→ **RECORDS PROVIDED**

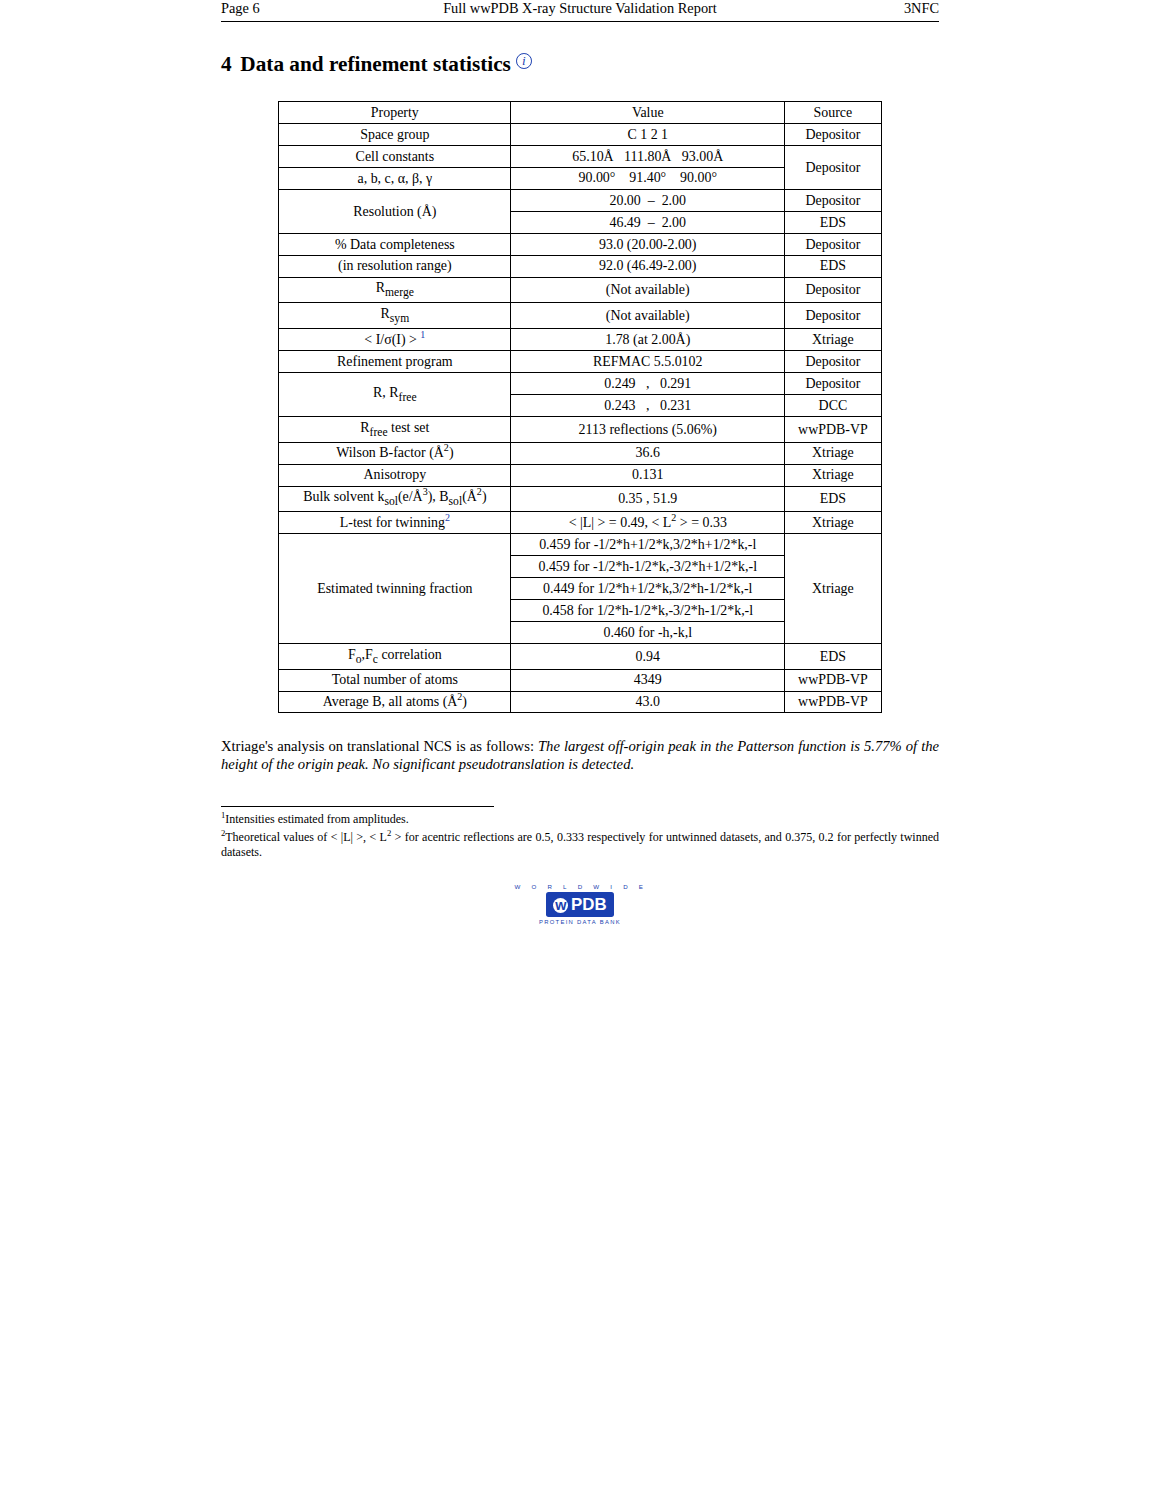Page 6
Full wwPDB X-ray Structure Validation Report
3NFC
4 Data and refinement statisticsi
| Property | Value | Source |
| --- | --- | --- |
| Space group | C 1 2 1 | Depositor |
| Cell constants | 65.10Å 111.80Å 93.00Å | Depositor |
| a, b, c, α, β, γ | 90.00° 91.40° 90.00° |
| Resolution (Å) | 20.00 – 2.00 | Depositor |
| 46.49 – 2.00 | EDS |
| % Data completeness | 93.0 (20.00-2.00) | Depositor |
| (in resolution range) | 92.0 (46.49-2.00) | EDS |
| R merge | (Not available) | Depositor |
| R sym | (Not available) | Depositor |
| < I/σ(I) > 1 | 1.78 (at 2.00Å) | Xtriage |
| Refinement program | REFMAC 5.5.0102 | Depositor |
| R, R free | 0.249 , 0.291 | Depositor |
| 0.243 , 0.231 | DCC |
| R free test set | 2113 reflections (5.06%) | wwPDB-VP |
| Wilson B-factor (Å 2 ) | 36.6 | Xtriage |
| Anisotropy | 0.131 | Xtriage |
| Bulk solvent k sol (e/Å 3 ), B sol (Å 2 ) | 0.35 , 51.9 | EDS |
| L-test for twinning 2 | < /L/ > = 0.49, < L 2 > = 0.33 | Xtriage |
| Estimated twinning fraction | 0.459 for -1/2*h+1/2*k,3/2*h+1/2*k,-l | Xtriage |
| 0.459 for -1/2*h-1/2*k,-3/2*h+1/2*k,-l |
| 0.449 for 1/2*h+1/2*k,3/2*h-1/2*k,-l |
| 0.458 for 1/2*h-1/2*k,-3/2*h-1/2*k,-l |
| 0.460 for -h,-k,l |
| F o ,F c correlation | 0.94 | EDS |
| Total number of atoms | 4349 | wwPDB-VP |
| Average B, all atoms (Å 2 ) | 43.0 | wwPDB-VP |
Xtriage's analysis on translational NCS is as follows: The largest off-origin peak in the Patterson function is 5.77% of the height of the origin peak. No significant pseudotranslation is detected.
1Intensities estimated from amplitudes.
2Theoretical values of < |L| >, < L2 > for acentric reflections are 0.5, 0.333 respectively for untwinned datasets, and 0.375, 0.2 for perfectly twinned datasets.
W O R L D W I D E
w PDB
PROTEIN DATA BANK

→ **EXERCISE OBJECTIVE**
Repeat exactly the lines above from the one with "(20.00-2.00) | Depositor |" up to and including the one with "51.9 | EDS |". No other line belongs in the reply.

→ **RESPONSE TO THIS TASK**
| % Data completeness | 93.0 (20.00-2.00) | Depositor |
| (in resolution range) | 92.0 (46.49-2.00) | EDS |
| R merge | (Not available) | Depositor |
| R sym | (Not available) | Depositor |
| < I/σ(I) > 1 | 1.78 (at 2.00Å) | Xtriage |
| Refinement program | REFMAC 5.5.0102 | Depositor |
| R, R free | 0.249 , 0.291 | Depositor |
| 0.243 , 0.231 | DCC |
| R free test set | 2113 reflections (5.06%) | wwPDB-VP |
| Wilson B-factor (Å 2 ) | 36.6 | Xtriage |
| Anisotropy | 0.131 | Xtriage |
| Bulk solvent k sol (e/Å 3 ), B sol (Å 2 ) | 0.35 , 51.9 | EDS |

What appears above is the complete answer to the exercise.